§ Activity: Please transcribe the Österlandet text between "Österlandet received positive" and "Sweden's Royal Library.", inclusive.

Österlandet
- Author: Mattias Sättersröm Mark Smith
- Language: English
- Genre: Photography
- Publisher: Ingram, Muzot Press
- Publication date: 2007
- Publication place: United States
- Media type: Print, Photographs

= Österlandet =

2007 book by Mattias Sättersröm and Mark Smith

Österlandet (ISBN 978-0-9794059-0-7) is a photography book released in 2007. It chronicles 100 years of change in Egypt and Jerusalem by retracing the travels of Algot Sätterström, a Swedish inventor and painter.

Österlandet received positive reviews and was featured in leading periodicals like Svenska Dagbladet, and Vagabond. In January and February 2008 Stockholm's Medelhavsmuseet exhibited photographs from Österlandet. Following the exhibition Österlandet the book was added to Sweden's Royal Library.

==Synopsis==
In 2003, a box was discovered in Sweden that contained a journal, letters, and old glass-plate negatives which belonged to Algot Sättersröm. They told a story dating back to 1903, when Algot left Sweden to live in Egypt and Jerusalem.

The material was discovered by photographer Mattias Sättersröm, Algot's great-grandson. After reading the journal, letters and printing from the glass-plates Mattias decided to follow in Algot's footsteps. He enlisted the help of friend and photographer, Mark Smith to collaborate on the project and landed in Alexandria one hundred years to the day after Algot arrived.

==Permanence and Change==
A primary theme of Österlandet is the juxtaposition of 1903–1904 and 2003–2004. Through research and exploration the authors emulate many of Algot Sätterström's photographs and create a visual record of how a century of social and economic change has effected Cairo, Luxor and Jerusalem.

==The American Colony==
Österlandet recounts Algot's introduction and friendship with the photography division of the American Colony in Jerusalem. During Algot's lifetime the American Colony was a controversial subject in Sweden. The debate continued in 1901 after Nobel Prize winning writer Selma Lagerlöf published Jerusalem, a novel inspired by the American Colony.

While in Jerusalem Mattias Sätterström and Mark Smith met with the last living member of the Anna and Horatio Spafford family who founded the American Colony. With additional research they identified key members of the Colony's photography division to be in Algot's photographs. Amongst others, Algot captured images of Lewis Larsson, Erik Lind, Furman Baldwin and Eric Matson. The latter worked as a collective under the name The American Colony Photographers. Their photographs are registered at the Library of Congress as the Matson Photograph Collection.

==Addenda==
The addenda presents thumbnail images and descriptions. It also imparts stories about what it took to achieve certain photographs, such as being chased by wild dogs, climbing the Pyramid of Cheops, spending numerous hours in jail to prevent the destruction of over 400 rolls of film, and motorcycle trips far into the Western Desert to assimilate into bedouin culture.

Also in the addenda are letters from Algot to his parents that describe his travels and his commissioned work painting murals for the Mena House Hotel in Giza.

§ Dataset excerpts:
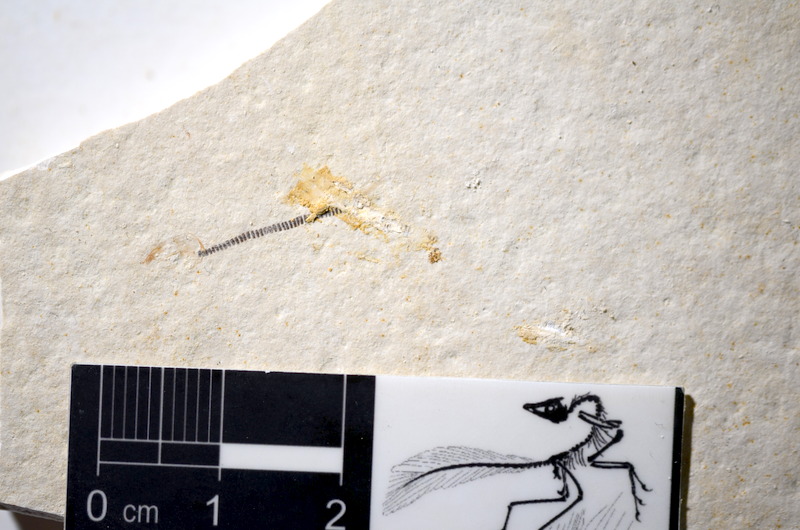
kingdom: Animalia
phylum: Chordata
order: Salmoniformes
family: Orthogonikleithridae
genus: Orthogonikleithrus
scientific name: Orthogonikleithrus hoelli
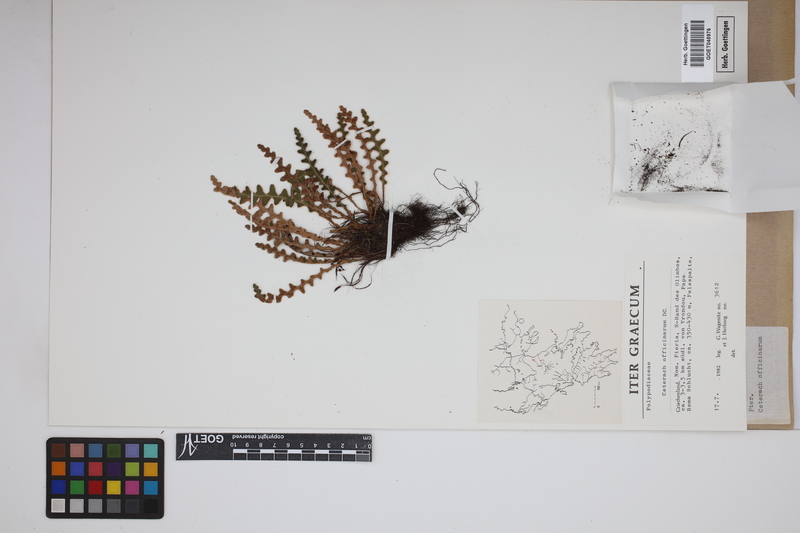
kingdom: Plantae
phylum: Tracheophyta
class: Polypodiopsida
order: Polypodiales
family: Aspleniaceae
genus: Asplenium
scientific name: Asplenium ceterach
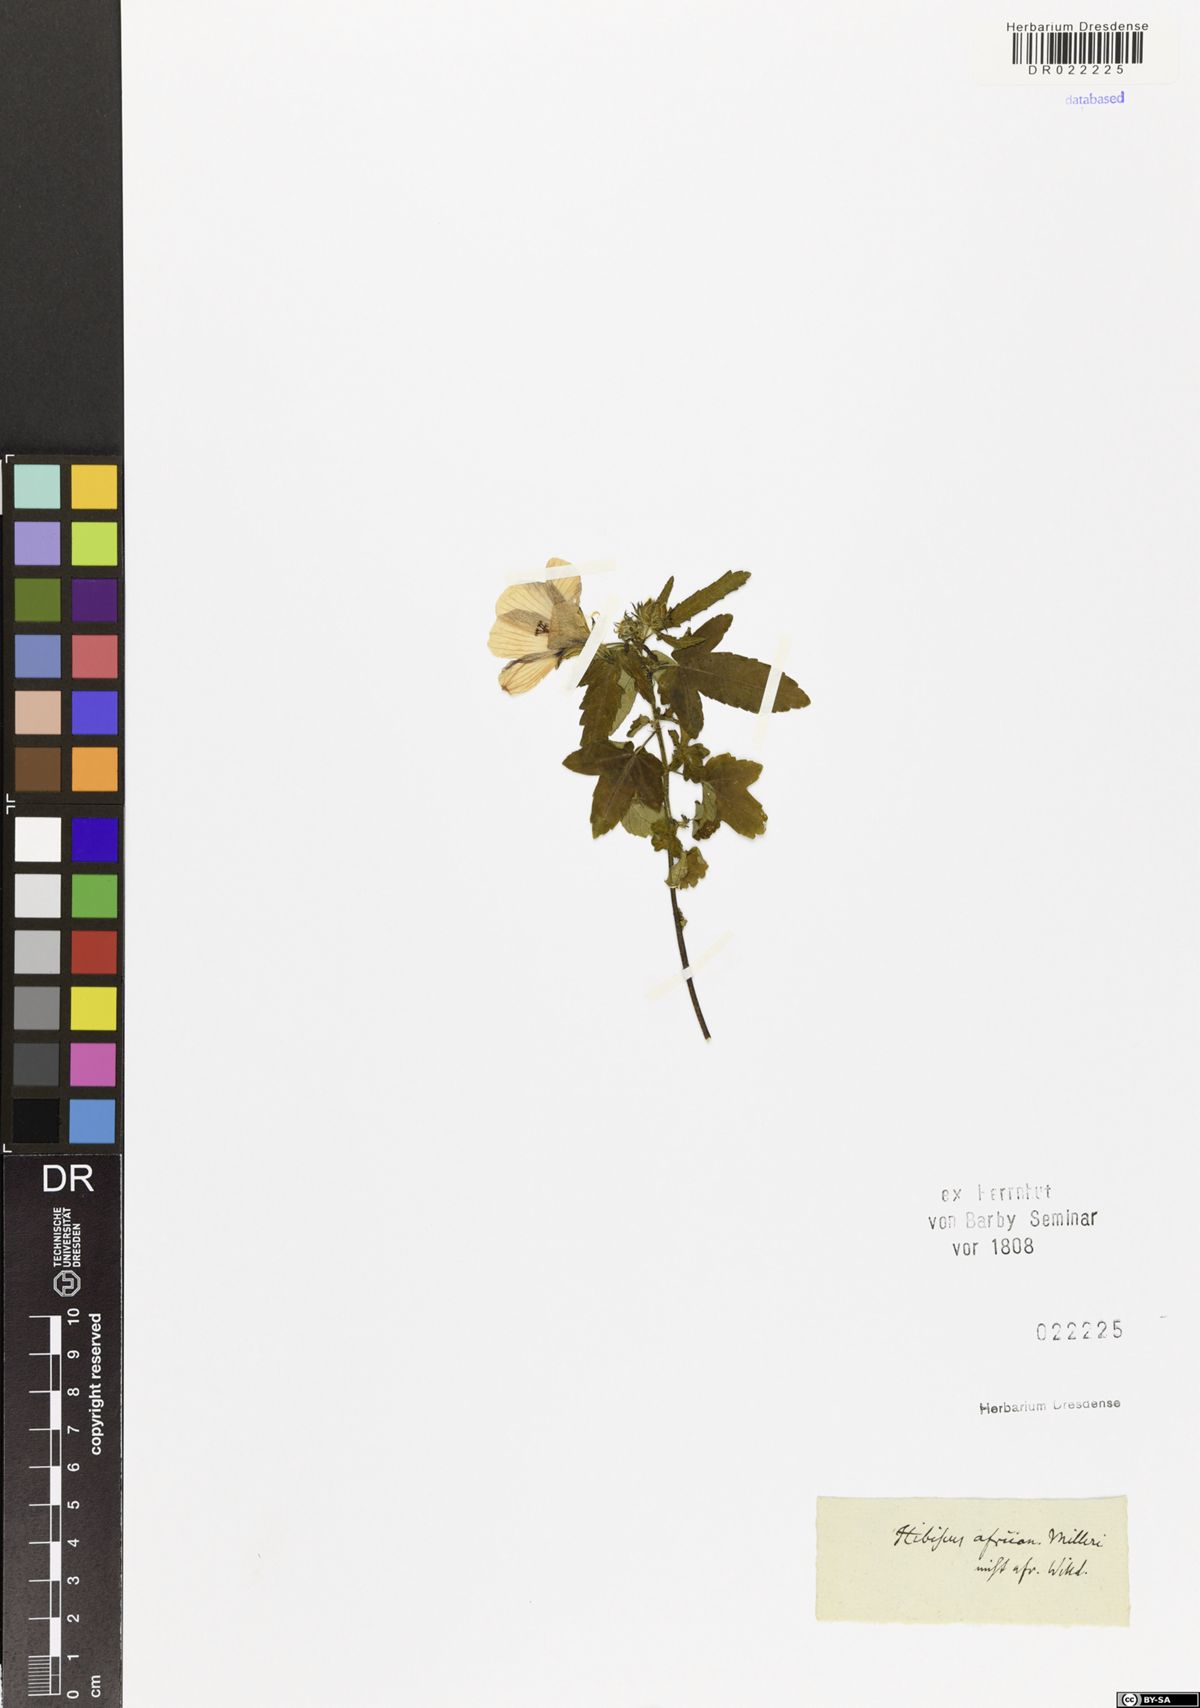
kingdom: Plantae
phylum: Tracheophyta
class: Magnoliopsida
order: Malvales
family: Malvaceae
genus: Hibiscus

§ Solution for this task:
Österlandet received positive reviews and was featured in leading periodicals like Svenska Dagbladet, and Vagabond. In January and February 2008 Stockholm's Medelhavsmuseet exhibited photographs from Österlandet. Following the exhibition Österlandet the book was added to Sweden's Royal Library.